Usually I fly Cessna 172s at my flight school/flying club but, just to mix things up, I bought some time on a Cessna 150 at another local airport and I spent a few hours in it over the winter. My flying club is closed because of the coronavirus so I haven't flown at all for 4 weeks but today I was able to get up in the 150 again. It's a self-serve operation and I can come and go on my own so it works for these times.

It was a beautiful sunny day (even if it's STILL winter) but it was pretty windy and the flight was quite turbulent. You feel it even more in the 150 because it's so light. I was eager to get back in the air again after so long and it made me a bit mad that it had to be so windy on the day of my booking. I debated whether I'd even go but figured I shouldn't let the opportunity pass.

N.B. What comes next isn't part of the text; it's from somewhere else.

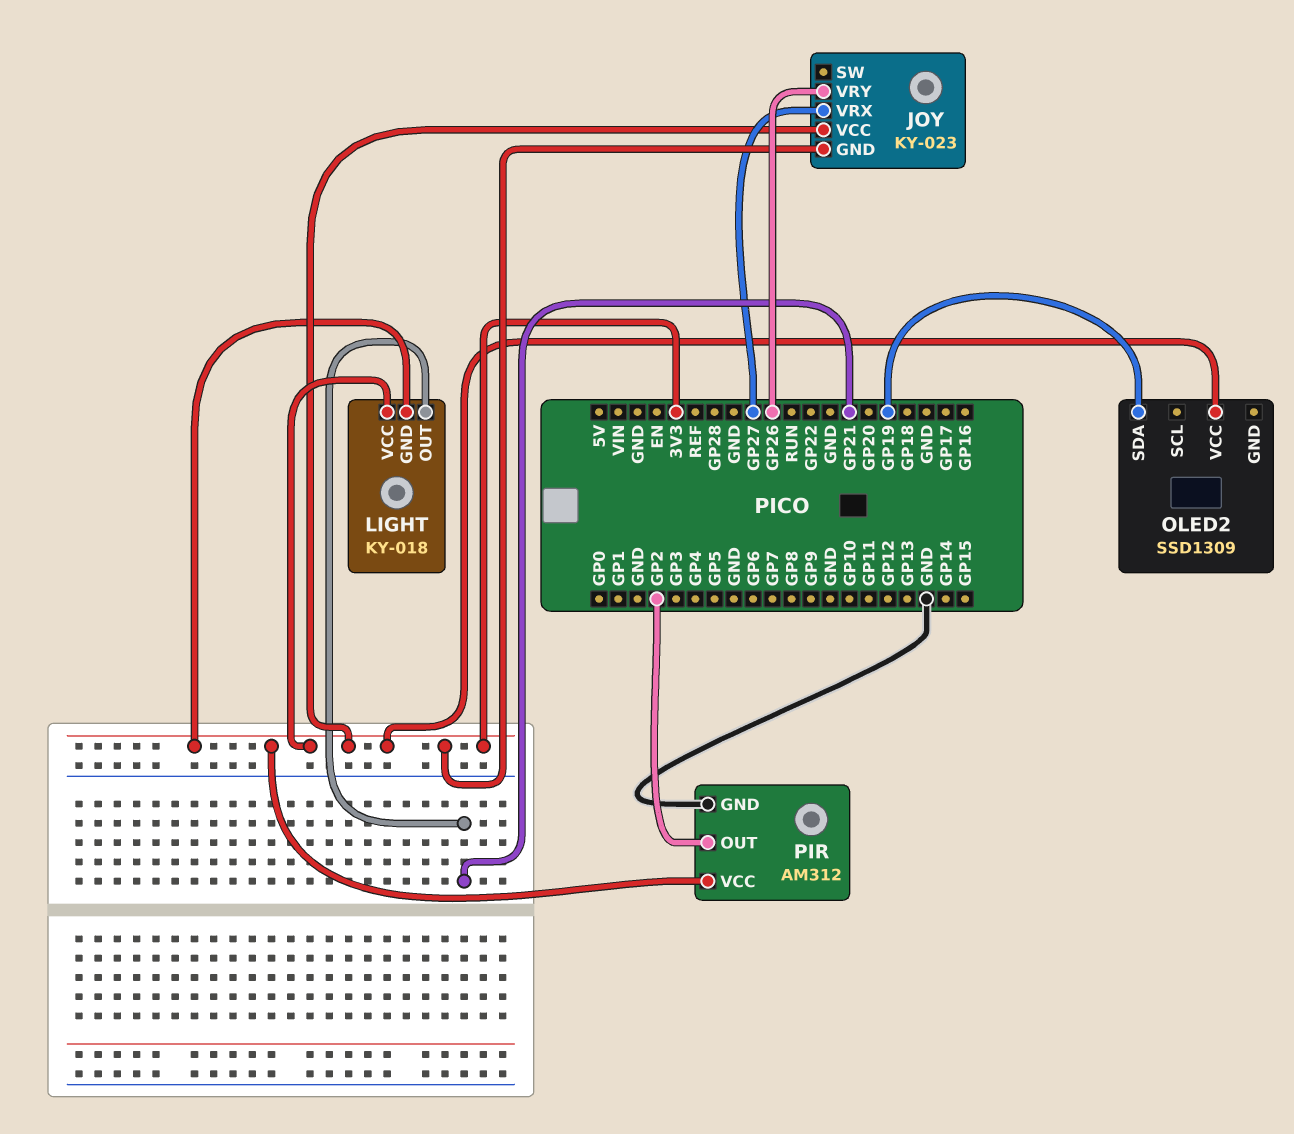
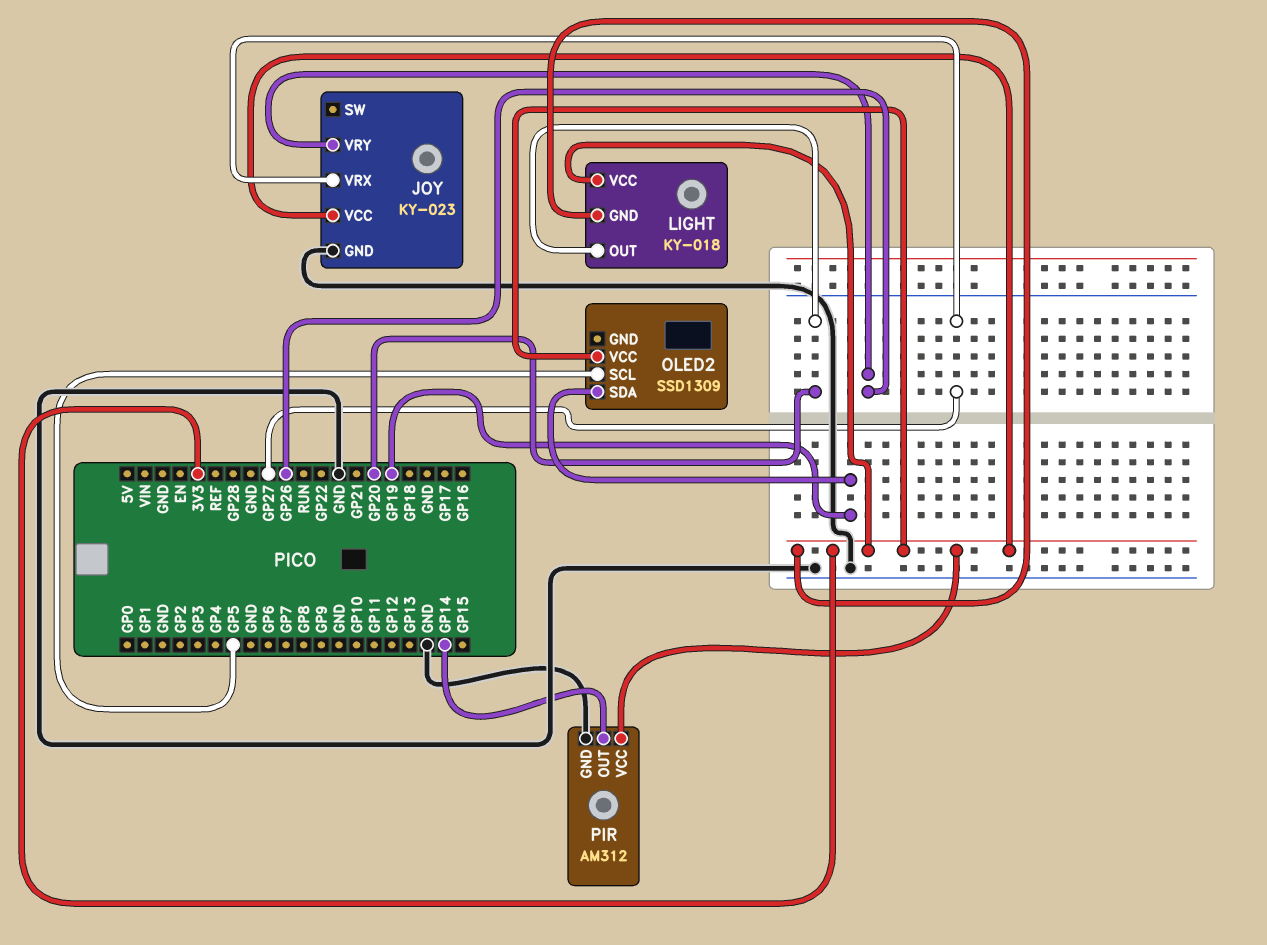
JOY pin GND: 3V3 -> GND
LIGHT pin OUT: GP21 -> GP20
OLED2 pin SCL: none -> GP5
PIR pin OUT: GP2 -> GP14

It was icy on the taxiways and the wind made the plane skate around. Annoying. There was wind shear on the climbout. Annoying. It was annoyingly bumpy at altitude, as I made my way toward the practice area. By the time I got there, I didn't feel like working on any exercises because it just wasn't pleasant. I was feeling very disappointed about the whole flight. So I circled around and headed back toward the airport. I had to wrestle the plane down to the runway (but the landing was a beauty lol). When I was refueling, the wind caught the last drops of fuel from the hose and blew it into my face. By the time I got out of the plane, I was shaken and irritated. It wasn't as windy or bumpy as a lot of flights I've done but this just wasn't what I needed today. But as I tucked the cute little plane back in the hangar, filled out the aircraft journey log, and then looked at the pictures I had taken (a couple of the door handle because of the bumps), I knew how incredibly fortunate I was to have done such an amazing and wondrous thing, how lucky I was to have that plane to fly, how good it was to be in the air again to see the beauty and practice my skills.


The annoyance didn't fade away; it was a miserable flight! But I was able to reflect on the privilege and gratitude that was also part of the day. I believe these seemingly opposite perspectives can co-exist. We can be grateful for experiences and seize what they offer while also being disappointed that we cannot have what we had hoped for. This is a metaphor for these times. I will cry and stomp my feet and be annoyed about what has been taken from me AND I will remember to be grateful for what this time will show me and teach me and for the ways that it will change my plans.

Flying always teaches me about life.